3. Pensacola Hit with Cyber Attack Hours After Shooting at Naval Base by Teri Robinson
It has been a very hard week for this particular Florida city – less than 24 hours after three members of the U.S. military were shot and killed by a Saudi Airman at the Pensacola Naval Air Station, a cyberattack hit the city’s network. One of the city’s spokeswomen confirmed that much of the city’s network has been disconnected as a precautionary measure until the issue can be resolved, and they have also reported the attack to the federal government. Although city officials have not yet disclosed this incident as a ransomware attack, it would be consistent with many other US cities, especially in Florida, that have outdated cybersecurity technology and have been victimized by hackers seeking payment. Pensacola is currently trying to figure out who is targeting the city’s network and how to put the system back together. No link between the naval base shooting and the cyberattack has been established, but federal investigations are most likely underway.
4. U.K. Government Issues Cybersecurity Warning to Charities by Sarah Coble
The British government recently issued an alert to all charity organizations across the country warning of internet fraud. There's been a sharp increase in reported cases of mandate fraud from many charities. These cyber scammers are impersonating employees, mostly using spoofed email addresses that closely mimic the real email addresses of staff members, to get a hold of sensitive information. The emails come in the form of a request, usually to the HR or finance department, asking to change employee bank details. When changes like these are requested, charities in the U.K. are now advised to request confirmation from an alternate email or phone number before opening any attachments or links. The Charity Commission is also urging organizations to think twice about how they handle sensitive information.
5. Snatch Ransomware Encrypts Files in Safe Mode to Thwart Security Software by Bradley Barth
A cybercriminal organization, known as Snatch Group, has developed a malware that is operating through a loophole in the endpoint protection programs on Windows’ machines. The malware, which has been dubbed Snatch, basically forces the infected computer into Safe Mode and encrypts it, because most software and security programs do not operate in that environment.

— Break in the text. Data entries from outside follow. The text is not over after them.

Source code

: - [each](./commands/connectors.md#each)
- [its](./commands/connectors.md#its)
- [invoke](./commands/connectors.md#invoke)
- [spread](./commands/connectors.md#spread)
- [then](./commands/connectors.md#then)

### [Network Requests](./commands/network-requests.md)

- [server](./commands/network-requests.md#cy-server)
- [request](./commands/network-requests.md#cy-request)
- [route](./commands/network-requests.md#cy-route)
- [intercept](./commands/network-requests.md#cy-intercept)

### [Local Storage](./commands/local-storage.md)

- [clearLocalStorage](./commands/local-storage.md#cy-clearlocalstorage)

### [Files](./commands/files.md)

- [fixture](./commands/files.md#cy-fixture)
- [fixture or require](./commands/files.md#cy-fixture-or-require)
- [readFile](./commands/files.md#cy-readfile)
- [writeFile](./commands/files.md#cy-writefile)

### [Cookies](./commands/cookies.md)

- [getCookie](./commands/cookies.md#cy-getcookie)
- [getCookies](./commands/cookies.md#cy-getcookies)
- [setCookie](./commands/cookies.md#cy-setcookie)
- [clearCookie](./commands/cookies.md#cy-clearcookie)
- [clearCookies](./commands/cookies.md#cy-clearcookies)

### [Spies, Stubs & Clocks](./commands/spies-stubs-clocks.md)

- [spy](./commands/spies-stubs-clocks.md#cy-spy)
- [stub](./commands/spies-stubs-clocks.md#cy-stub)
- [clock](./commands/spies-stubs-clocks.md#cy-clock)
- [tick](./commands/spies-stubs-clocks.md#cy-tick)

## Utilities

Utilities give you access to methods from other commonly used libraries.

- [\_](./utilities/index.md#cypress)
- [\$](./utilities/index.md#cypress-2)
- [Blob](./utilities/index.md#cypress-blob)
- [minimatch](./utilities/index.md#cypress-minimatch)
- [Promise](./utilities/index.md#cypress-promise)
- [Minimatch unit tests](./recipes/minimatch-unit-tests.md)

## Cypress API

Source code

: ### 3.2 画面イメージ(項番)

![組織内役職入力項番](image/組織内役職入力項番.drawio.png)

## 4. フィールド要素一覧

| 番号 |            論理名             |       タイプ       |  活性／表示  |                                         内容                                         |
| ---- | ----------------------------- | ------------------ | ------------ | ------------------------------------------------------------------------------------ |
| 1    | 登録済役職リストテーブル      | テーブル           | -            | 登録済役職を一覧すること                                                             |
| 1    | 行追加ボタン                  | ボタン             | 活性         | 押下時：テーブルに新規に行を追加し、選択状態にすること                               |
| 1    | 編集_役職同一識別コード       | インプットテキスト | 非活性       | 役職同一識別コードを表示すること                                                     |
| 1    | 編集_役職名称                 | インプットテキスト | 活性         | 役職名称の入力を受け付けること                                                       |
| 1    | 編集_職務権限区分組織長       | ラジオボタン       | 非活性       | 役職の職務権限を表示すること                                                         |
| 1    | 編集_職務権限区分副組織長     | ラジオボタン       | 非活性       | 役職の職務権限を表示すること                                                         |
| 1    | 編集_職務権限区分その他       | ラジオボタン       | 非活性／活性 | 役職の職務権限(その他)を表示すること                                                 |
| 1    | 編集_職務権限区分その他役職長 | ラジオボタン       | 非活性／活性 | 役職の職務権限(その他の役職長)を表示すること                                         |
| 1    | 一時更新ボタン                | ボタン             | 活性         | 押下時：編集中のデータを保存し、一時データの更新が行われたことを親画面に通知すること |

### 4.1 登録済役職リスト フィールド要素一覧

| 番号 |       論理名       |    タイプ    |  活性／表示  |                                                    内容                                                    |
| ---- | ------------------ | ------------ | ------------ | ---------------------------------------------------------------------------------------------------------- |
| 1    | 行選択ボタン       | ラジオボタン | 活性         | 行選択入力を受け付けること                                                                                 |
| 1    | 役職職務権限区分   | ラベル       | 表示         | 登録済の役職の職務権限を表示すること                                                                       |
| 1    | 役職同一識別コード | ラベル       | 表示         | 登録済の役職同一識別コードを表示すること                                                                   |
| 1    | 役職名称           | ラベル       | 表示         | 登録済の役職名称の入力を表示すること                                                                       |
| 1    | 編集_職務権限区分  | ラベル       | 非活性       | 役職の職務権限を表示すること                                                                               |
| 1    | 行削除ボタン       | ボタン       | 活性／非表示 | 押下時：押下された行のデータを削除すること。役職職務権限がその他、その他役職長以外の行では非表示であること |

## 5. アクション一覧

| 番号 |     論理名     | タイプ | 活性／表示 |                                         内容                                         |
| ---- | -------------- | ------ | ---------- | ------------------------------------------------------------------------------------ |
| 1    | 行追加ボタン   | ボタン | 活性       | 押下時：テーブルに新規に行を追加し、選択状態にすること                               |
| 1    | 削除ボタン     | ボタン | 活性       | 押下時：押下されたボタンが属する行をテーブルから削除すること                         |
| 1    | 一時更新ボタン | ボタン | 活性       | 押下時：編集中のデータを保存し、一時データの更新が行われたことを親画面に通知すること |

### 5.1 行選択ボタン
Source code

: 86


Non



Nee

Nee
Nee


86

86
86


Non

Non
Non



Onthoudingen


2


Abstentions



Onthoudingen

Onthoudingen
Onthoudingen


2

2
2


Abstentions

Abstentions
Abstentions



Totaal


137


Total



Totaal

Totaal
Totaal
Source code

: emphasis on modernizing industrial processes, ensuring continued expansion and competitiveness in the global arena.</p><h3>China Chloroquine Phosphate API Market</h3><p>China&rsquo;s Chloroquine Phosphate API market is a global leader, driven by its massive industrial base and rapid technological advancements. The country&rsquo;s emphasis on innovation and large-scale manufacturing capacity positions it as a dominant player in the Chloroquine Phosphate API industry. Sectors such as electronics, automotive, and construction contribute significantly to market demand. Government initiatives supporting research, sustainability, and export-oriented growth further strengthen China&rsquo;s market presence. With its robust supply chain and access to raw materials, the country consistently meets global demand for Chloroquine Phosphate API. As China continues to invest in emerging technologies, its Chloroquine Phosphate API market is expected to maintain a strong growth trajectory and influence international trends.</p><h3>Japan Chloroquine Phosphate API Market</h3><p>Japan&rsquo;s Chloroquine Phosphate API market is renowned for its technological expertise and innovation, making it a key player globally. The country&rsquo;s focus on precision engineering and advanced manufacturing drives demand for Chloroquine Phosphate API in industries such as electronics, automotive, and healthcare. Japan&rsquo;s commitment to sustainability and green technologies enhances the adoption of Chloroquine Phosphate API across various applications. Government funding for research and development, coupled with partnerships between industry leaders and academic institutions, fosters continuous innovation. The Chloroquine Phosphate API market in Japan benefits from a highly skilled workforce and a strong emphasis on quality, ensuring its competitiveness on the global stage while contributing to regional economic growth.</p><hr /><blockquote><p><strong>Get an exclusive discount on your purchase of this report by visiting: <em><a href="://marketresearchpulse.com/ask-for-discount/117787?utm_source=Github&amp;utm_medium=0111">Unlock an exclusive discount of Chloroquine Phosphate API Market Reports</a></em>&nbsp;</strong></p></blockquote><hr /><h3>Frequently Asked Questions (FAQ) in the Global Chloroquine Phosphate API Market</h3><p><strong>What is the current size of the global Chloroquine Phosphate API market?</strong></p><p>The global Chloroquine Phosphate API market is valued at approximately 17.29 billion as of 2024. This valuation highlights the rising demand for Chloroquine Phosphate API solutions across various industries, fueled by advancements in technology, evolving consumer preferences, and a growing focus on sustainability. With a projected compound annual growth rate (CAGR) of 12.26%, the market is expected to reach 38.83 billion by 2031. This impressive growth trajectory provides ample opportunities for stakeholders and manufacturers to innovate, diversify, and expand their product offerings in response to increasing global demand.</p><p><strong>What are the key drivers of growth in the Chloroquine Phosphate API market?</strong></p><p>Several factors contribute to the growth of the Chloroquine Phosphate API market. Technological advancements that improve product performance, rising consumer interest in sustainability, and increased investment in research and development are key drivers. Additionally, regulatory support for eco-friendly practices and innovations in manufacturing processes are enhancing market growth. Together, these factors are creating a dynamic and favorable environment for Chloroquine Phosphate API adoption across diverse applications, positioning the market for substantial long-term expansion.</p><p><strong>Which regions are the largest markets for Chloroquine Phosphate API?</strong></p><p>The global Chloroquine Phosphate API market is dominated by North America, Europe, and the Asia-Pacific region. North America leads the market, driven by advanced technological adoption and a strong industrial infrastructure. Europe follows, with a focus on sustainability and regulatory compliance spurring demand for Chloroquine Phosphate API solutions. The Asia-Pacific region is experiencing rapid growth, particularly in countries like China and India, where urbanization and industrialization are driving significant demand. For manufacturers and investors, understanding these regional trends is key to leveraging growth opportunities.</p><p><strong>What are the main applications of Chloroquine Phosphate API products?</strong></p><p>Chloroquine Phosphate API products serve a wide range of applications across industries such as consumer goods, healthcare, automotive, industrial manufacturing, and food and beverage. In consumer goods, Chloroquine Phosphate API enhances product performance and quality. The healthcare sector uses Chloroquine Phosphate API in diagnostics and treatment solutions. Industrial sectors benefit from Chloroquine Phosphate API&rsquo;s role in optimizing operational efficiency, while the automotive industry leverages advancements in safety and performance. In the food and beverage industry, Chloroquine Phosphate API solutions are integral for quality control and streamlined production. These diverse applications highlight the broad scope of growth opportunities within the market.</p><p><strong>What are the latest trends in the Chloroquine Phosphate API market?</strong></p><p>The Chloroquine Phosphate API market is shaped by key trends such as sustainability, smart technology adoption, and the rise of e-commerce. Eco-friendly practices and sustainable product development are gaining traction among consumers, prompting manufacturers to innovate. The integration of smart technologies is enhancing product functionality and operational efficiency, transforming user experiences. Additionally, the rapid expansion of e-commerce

Although this hacker group has been active since summer 2018, they have only recently initiated this Safe Mode tactic. Snatch has been classified as primarily a ransomware program and its main targets include organizations located in the U.S., Canada and Europe. It is able to affect Windows 7 through 10, and both the 32- and 64-bit versions. Victims of the ransomware have been hit with demands that have varied anywhere from $2,000 to $35,000.